*PROBLEM DESCRIPTION*
Keep the wording of the records intact as you retype them, and omit every image.
──────── RECORD EXTRACTS
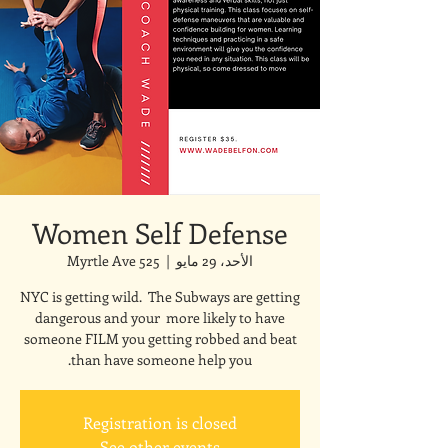
Women Self Defense
525 Myrtle Ave
  |  
الأحد، 29 مايو
NYC is getting wild. The Subways are getting
dangerous and your more likely to have
someone FILM you getting robbed and beat
than have someone help you.
Registration is closed
See other events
────────────────
*FINISHED TASK*
Women Self Defense
525 Myrtle Ave
  |  
الأحد، 29 مايو
NYC is getting wild. The Subways are getting
dangerous and your more likely to have
someone FILM you getting robbed and beat
than have someone help you.
Registration is closed
See other events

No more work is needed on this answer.